Gefühl? "Da spürt man rein gar nichts. Da kann man mit der Säge durchfahren."

Ein Video zeigt ihn bei ersten Testeinheiten mit der künstlichen Hand, er greift nach Bauklötzen und lässt sie wieder los. Drei verschiedene Produkte standen zur Auswahl, letztendlich entschied sich Schicker für jenes der Firma Ottobock mit dem wohlklingenden Namen Michelangelo.

Nicht für feine Sachen

Die Sixtinische Kapelle wird der Fußballer trotzdem nicht restaurieren. "Für die feinen Sachen ist eine Prothese nicht geeignet." Wenn Schicker zugreift, muss er das Objekt der Begierde auch ansehen. "In einer Tasche könnte ich das Handy nicht von einer Kaugummipackung unterscheiden." Nüchternes Fazit: "Die Prothese ist ein super Hilfsmittel, kann aber keine Hand ersetzen."

Schicker erzählt, wie manche Medien im ersten Überschwang fälschlicherweise von Gefühlswahrnehmung sprachen: "Da spürt man rein gar nichts, kein Kalt und kein Warm, da kann man mit der Kreissäge durchfahren."

Das Ziel, auf den Fußballplatz zurückzukehren, hat Schicker nie aus den Augen verloren. "Ich war nie depressiv, habe sofort nach vorne geschaut und immer an das Comeback geglaubt."

Die Eigenschaften der Prothese im Überblick. Sie wird über die Muskeln im Arm gesteuert.

Nun könnte sich der Laie fragen, weshalb ein Fußballspieler überhaupt auf seine Hände angewiesen ist? Schicker gibt Aufklärung: "Wenn man aus einem Meter Höhe auf den Boden fällt, braucht es einen Stoßdämpfer, dann muss man sich abstützen können." Als linker Außenbahnspieler ist Schicker zudem für die Einwürfe verantwortlich. Auch bei Lauf- und Kopfballduellen wird an der Grenze des Reglements und darüber hinaus mit den Händen gearbeitet. Obendrein ist es eine Frage des Gleichgewichts.

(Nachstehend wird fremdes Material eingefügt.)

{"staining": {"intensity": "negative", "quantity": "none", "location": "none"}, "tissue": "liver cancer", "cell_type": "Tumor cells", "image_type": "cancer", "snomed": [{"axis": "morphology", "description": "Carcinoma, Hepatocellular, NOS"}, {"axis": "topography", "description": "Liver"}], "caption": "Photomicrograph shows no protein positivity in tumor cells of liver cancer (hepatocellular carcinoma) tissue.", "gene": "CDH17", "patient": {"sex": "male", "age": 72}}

Spielen ohne Prothese? "Nicht ideal, es hat immer etwas gefehlt."

Um den Fremdkörper so klein wie möglich zu halten, wollte Schicker zunächst nur einen Schutzkelch tragen. Die Idee wurde verworfen. "Es hat immer etwas gefehlt. Wenn ich also auf höchstem Niveau spielen will, muss ich die Sportprothese tragen." Deren Gewicht beträgt rund ein Kilogramm und entspricht etwa jenem der verlorenen Extremität.

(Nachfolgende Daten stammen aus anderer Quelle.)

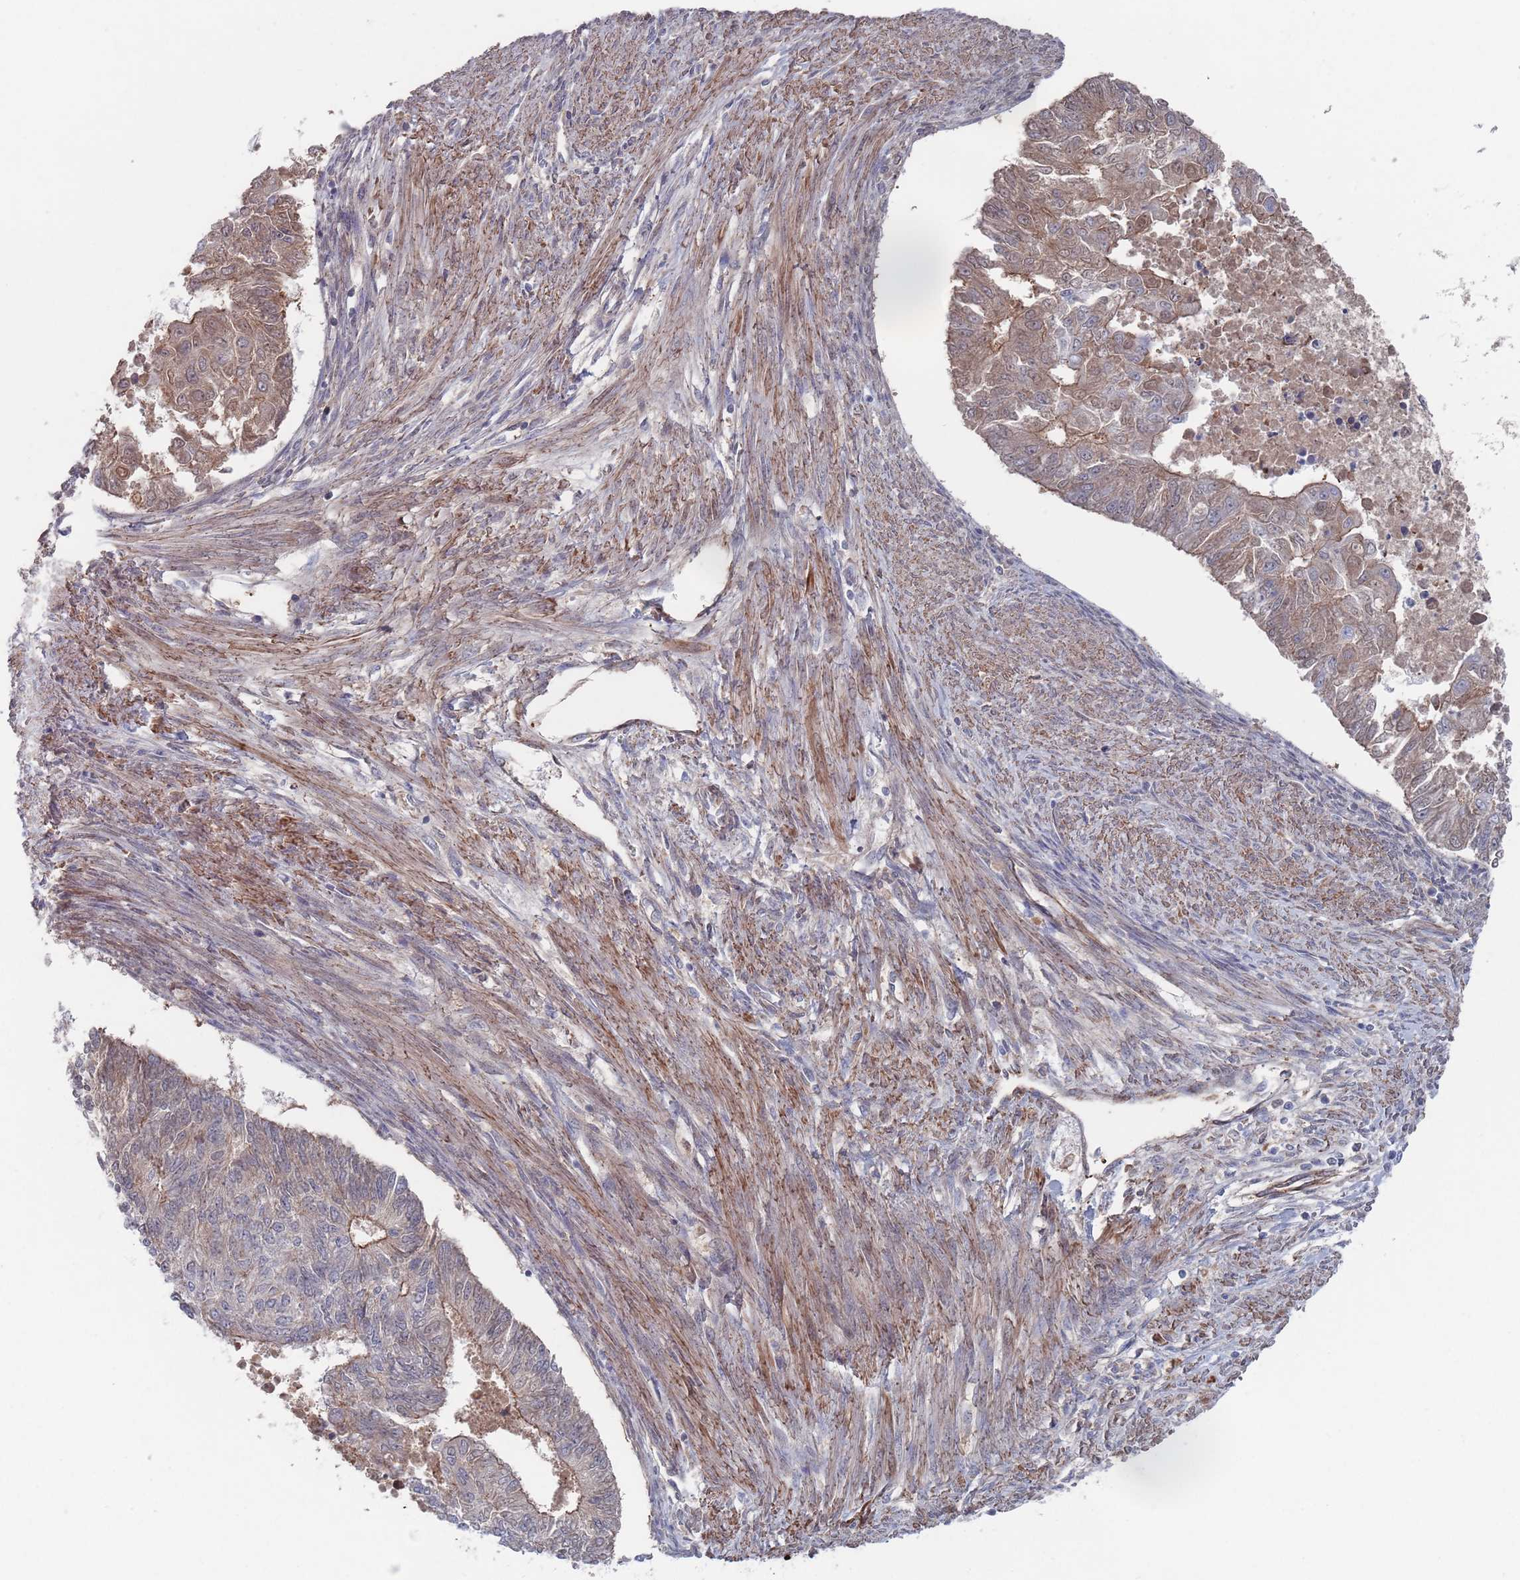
{"staining": {"intensity": "weak", "quantity": "25%-75%", "location": "cytoplasmic/membranous"}, "tissue": "endometrial cancer", "cell_type": "Tumor cells", "image_type": "cancer", "snomed": [{"axis": "morphology", "description": "Adenocarcinoma, NOS"}, {"axis": "topography", "description": "Endometrium"}], "caption": "Immunohistochemical staining of endometrial cancer displays low levels of weak cytoplasmic/membranous protein expression in about 25%-75% of tumor cells.", "gene": "PLEKHA4", "patient": {"sex": "female", "age": 32}}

Auf dem Platz denkt Schicker kaum noch an seine Verletzung, der Lernprozess geht allmählich in Normalität über. Auch die Kollegen gehen wieder mit Respektlosigkeit zur Sache: "Am Anfang haben sie nach jedem Zweikampf gefragt, ob eh alles okay ist. Mittlerweile bin ich als Spieler wieder voll integriert." Nachsatz: "Ich kann mich schon durchsetzen. Selbst mit dem Stumpf habe ich einen ganz guten Hebel."

Genehmigung durch die Fifa

Um in Pflichtspielen tatsächlich mit einer Prothese antreten zu dürfen, musste Schicker noch einen Haufen Papierkram erledigen. Am Freitag erhielt er letztendlich die ersehnte Genehmigung. Nach Begutachtung der Causa durch die Fifa gab auch der Österreichische Fußballverband grünes Licht. Eine Verletzungsgefahr sei weder für Schicker noch für die Gegenspieler gegeben.

Wie die Fifa dem Standard bestätigt, ist Schicker somit der weltweit erste Fußballprofi mit einer Armprothese. Das spornt ihn an, sorgt im Training für zusätzliche Motivation: "Das ist für mich eine ganz tolle Geschichte. Ich will zeigen, was möglich ist."

Im Labor gibt Andreas Schicker den Testanwender.
Foto: Ottobock

So wie der im März verstorbene Steirer Martin Hofbauer. Er erhielt 2013 als erster Kicker mit Beinprothese die Spielberechtigung, war allerdings nur im Amateurbereich aktiv. Oder Robert Schlienz. Der Deutsche verlor 1948 seinen linken Unterarm bei einem Autounfall, trotzdem gelang der Vereinslegende des VfB Stuttgart – ohne Prothese – der Sprung ins Nationalteam.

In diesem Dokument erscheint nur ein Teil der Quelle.